A base of sliced citrus is the secret to perfectly grilled fish fillets that come off the grill intact and with even more flavor.
Grilling fish, especially delicate fillets such as catfish, can be a challenge for even the most seasoned griller.
Cooking the fish on slices of citrus, however, ensures that it is evenly cooked throughout and is easy to remove from the grill when fully cooked. In this recipe for blackened catfish, the fillets are seasoned with a spicy Cajun blackening rub before being grilled to tender moistness on sliced oranges, which lend a subtle orange flavor to the fish.
A simple charred lemon cream sauce rounds out the dish, reinforcing the infusion of citrus from the oranges while balancing the heat of the blackening rub.
Serve with: An IPA such as Abita Wrought Iron IPA from Louisiana
- 2 catfish fillets
- ½ teaspoon Morton coarse kosher salt
- 1 lemon
- 2 large oranges
Charred Lemon Cream Sauce
- ¼ cup vegetable broth
- 1 teaspoon cornstarch
- ¼ cup heavy cream
- 1 tablespoon unsalted butter
- ¼ teaspoon Morton coarse kosher salt
- 1 lemon
- Grilled asparagus (optional)
- Prep. For the Blackening Rub, combine the smoked paprika, sweet paprika, garlic powder, onion powder, pepper, cayenne, thyme, and oregano in a small bowl and blend well.
- For the fish, season both sides of the catfish fillets with kosher salt and the blackening seasoning. Slice the lemon in half. Cut each orange into 4 thick slices.
- Fire up.
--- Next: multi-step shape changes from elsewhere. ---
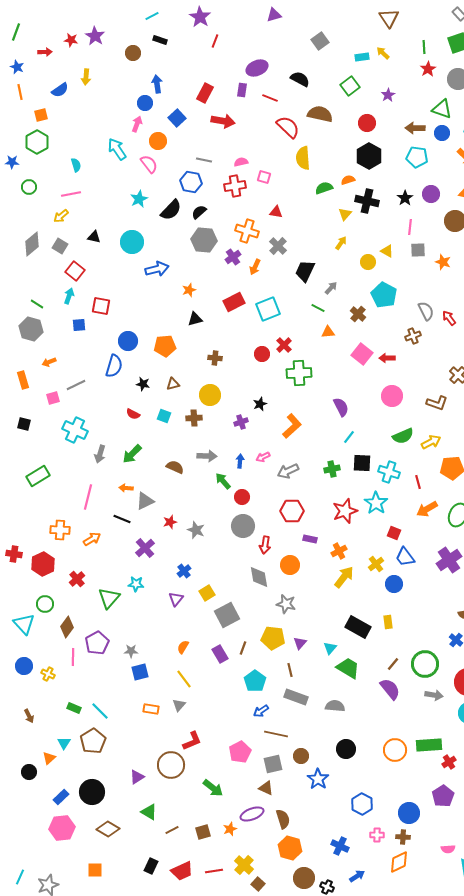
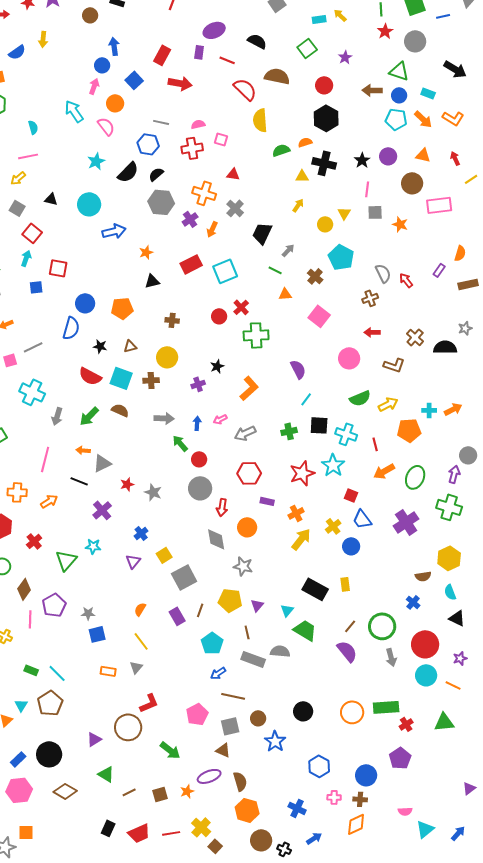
cyan pentagon: (417, 157) -> (396, 119), moved
yellow triangle: (345, 214) -> (302, 176), turned 48
yellow triangle: (387, 251) -> (344, 213), turned 32
red arrow: (387, 358) -> (372, 332), moved
red semicircle: (133, 414) -> (90, 376), size x1.6
cyan square: (164, 416) -> (121, 378), size x1.6
brown semicircle: (175, 467) -> (120, 410), moved
gray arrow: (434, 695) -> (391, 657), turned 66
gray semicircle: (335, 706) -> (280, 651), moved
orange square: (95, 870) -> (26, 832), moved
Prepare a grill for indirect cooking by placing a chimney full of pre-heated charcoal briquets on one side of the grill’s charcoal grate in order to create direct and indirect cooking zones. Adjust the grill vents to bring the temperature to about 400°F. Add 2 to 3 chunks of your favorite smoking wood to the charcoal for flavor. On a gas grill, adjust the temperature knobs so that one half of the grill is off and the other half is heated enough to maintain a temperature of approximately 400°F.
- Cook. Place the halved lemon, cut sides down, on the hot side of the grill. Grill the lemon halves until the flesh is lightly charred and softened, approximately 4 to 5 minutes. Remove the charred lemon halves from the grill and set them aside until ready to use for the cream sauce. If you’re using the optional lemon for a garnish, cut it into 1/4-inch slices then grill the slices until they are lightly charred, 2 to 3 minutes per side.
- Lay the orange slices on the hot side of the grill to create two platforms for the fillets. Lay the seasoned catfish fillets on the orange slices and cover the grill. Allow the fish to cook just until it flakes easily with a fork, approximately 15 minutes. Use a large spatula or fish spatula to remove the fish and orange slices simultaneously from the grill.
- For the Charred Lemon Cream Sauce, combine the cold vegetable broth and cornstarch in a small bowl and whisk until dissolved. Place a small skillet on the hot side of the grill, add the broth mixture, and bring the mixture to a boil. Squeeze in the juice from the charred lemon halves, catching any seeds. Then stir in the heavy cream, butter, and salt. Allow the sauce to simmer until it has thickened slightly, approximately 5 minutes. If the sauce begins to boil too rapidly, simply move it to the cooler side of the grill.
- Serve. Pour the charred lemon cream sauce in the center of two plates. Top the sauce with the blackened catfish (without the orange slices) and add a charred lemon slice, if using. If you like, you can also grill a few asparagus spears and lay them over the sauce before adding the catfish fillets. Chives make a good garnish as well. Serve immediately.